Last year ended in a rather odd way: it seems that the bounce-back effect of the stock market faded away and, as a result, the S&P500 and the DOW ended almost flat for the year, albeit on the negative side. The precious metals plunged in December below the 200 daily moving average, which has been a support level since 2008, a rather bearish move, and since unsuccessfully tested the 200 EMA once. The picture is still blurry, but this Friday closing prices should provide a better image.
Gold is starting its 14th year as a bull market and my opinion is that the streak will not end here. The recent drop managed to stop at the same level as the other one, near the $1550 level, and then sharply bounced back to the former support (200d EMA). The precious metal is not testing this line, and in case of a successful break-out, we may see a continuation of the long term up-trend. Before plunging in, I would like to see a consistent close above the 200EMA, or a sharp move through it before this Friday. Until that happens, it is safer to stay out.

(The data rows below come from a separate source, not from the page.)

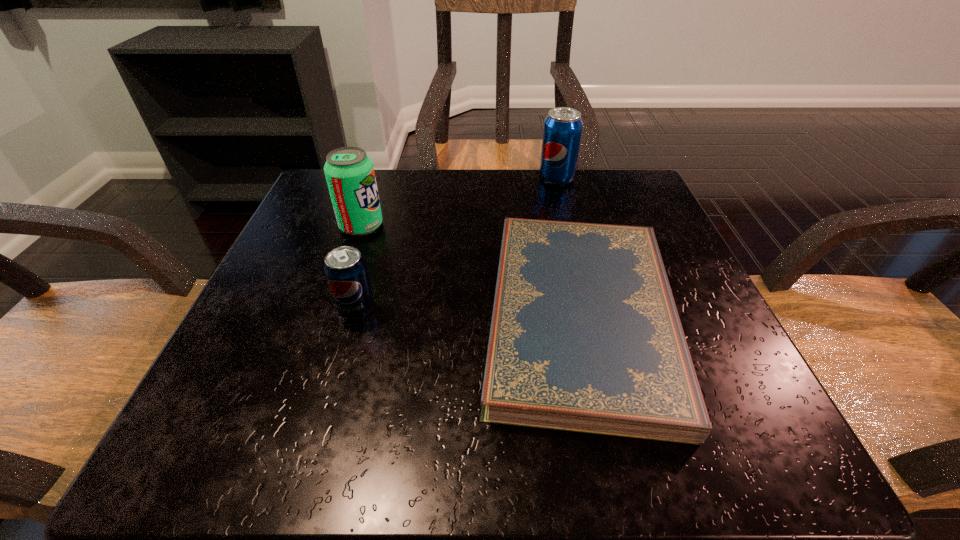
I want to click on free region at the far left corner of the desktop, so click(x=323, y=176).

In order to click on vacant area at the near left corner in this screenshot , I will do `click(226, 405)`.

Identify the location of free space at the far right corner. This screenshot has height=540, width=960. tap(580, 196).

Locate an element on the screen. The height and width of the screenshot is (540, 960). vacant region between the rightmost soda can and the shortest soda can is located at coordinates (456, 244).

Where is `free point between the shortest object and the shortest soda can`? free point between the shortest object and the shortest soda can is located at coordinates (468, 313).

Where is `vacant space that is in between the second farthest soda can and the paperback book`? vacant space that is in between the second farthest soda can and the paperback book is located at coordinates (470, 271).

Locate an element on the screen. The width and height of the screenshot is (960, 540). vacant area between the paperback book and the nearest soda can is located at coordinates (468, 313).

Where is `free area in between the second farthest soda can and the rightmost soda can`? This screenshot has width=960, height=540. free area in between the second farthest soda can and the rightmost soda can is located at coordinates (459, 202).

I want to click on vacant space that's between the paperback book and the second nearest soda can, so click(x=470, y=271).

You are a GUI agent. You are given a task and a screenshot of the screen. Output one action in this format:
    pyautogui.click(x=<x>, y=<y>)
    Task: Click on the empty location between the farthest object and the second farthest soda can
    
    Given the screenshot: What is the action you would take?
    pyautogui.click(x=459, y=202)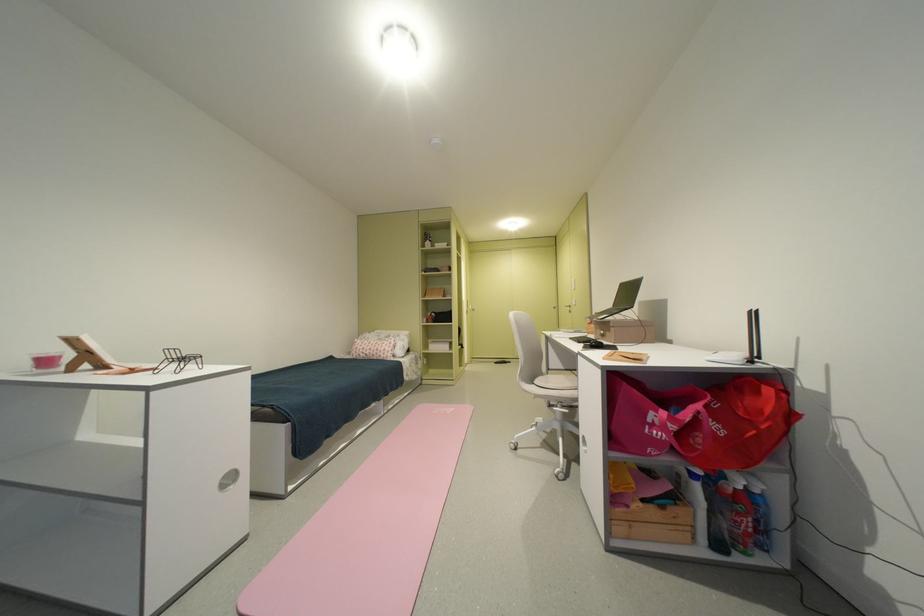
Identify the location of wardrobe door handle. (570, 302).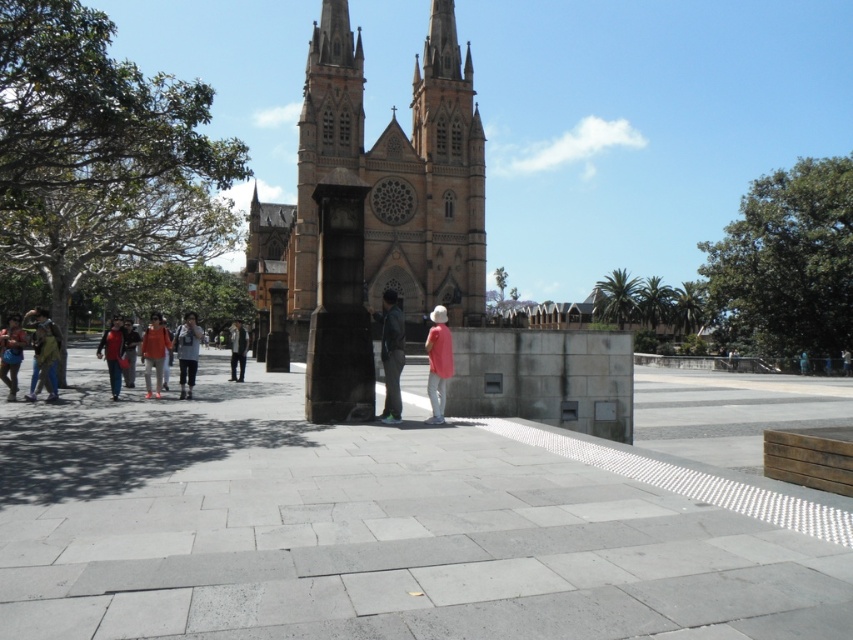
You are a GUI agent. You are given a task and a screenshot of the screen. Output one action in this format:
    pyautogui.click(x=<x>, y=<y>)
    Task: Click on the pink fabric hat at center
    
    Given the screenshot: What is the action you would take?
    pyautogui.click(x=438, y=362)

Between pink fabric hat at center and denim jacket at lower left, which one appears on the right side from the viewer's perspective?

pink fabric hat at center

I want to click on pink fabric hat at center, so click(x=438, y=362).

Between point (374, 211) and point (398, 385), which one is positioned in front?

Point (398, 385)

Image resolution: width=853 pixels, height=640 pixels. I want to click on brown stone church at center, so pyautogui.click(x=381, y=182).

The width and height of the screenshot is (853, 640). Find the location of `brown stone church at center`. brown stone church at center is located at coordinates (381, 182).

Which is behind, point (297, 314) or point (24, 337)?

The point (297, 314) is more distant.

Is brown stone church at center below denim jacket at left?

No.

Is point (445, 22) positioned after point (0, 356)?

Needless to say, I was stop-lossed out of my S&P shorts, in the December Santa-Claus's rally. Too be honest the magnitude of increase, on a pretty high volume for final year window-dressing trading sessions, surprised me. Not that the effects of the year end rally may fade away, it would be a good opportunity to short the index at its current level of $1288, especially until we see a sign from chairman Bernanke on further monetary stimulus. I`ll purchase a couple of contracts with a tight stop loss at $1305, just above an yearly support level.
It is still early into the year and it is not advisable to plunge with too much enthusiasm into full time trading. Especially if I think about the last year's mistakes.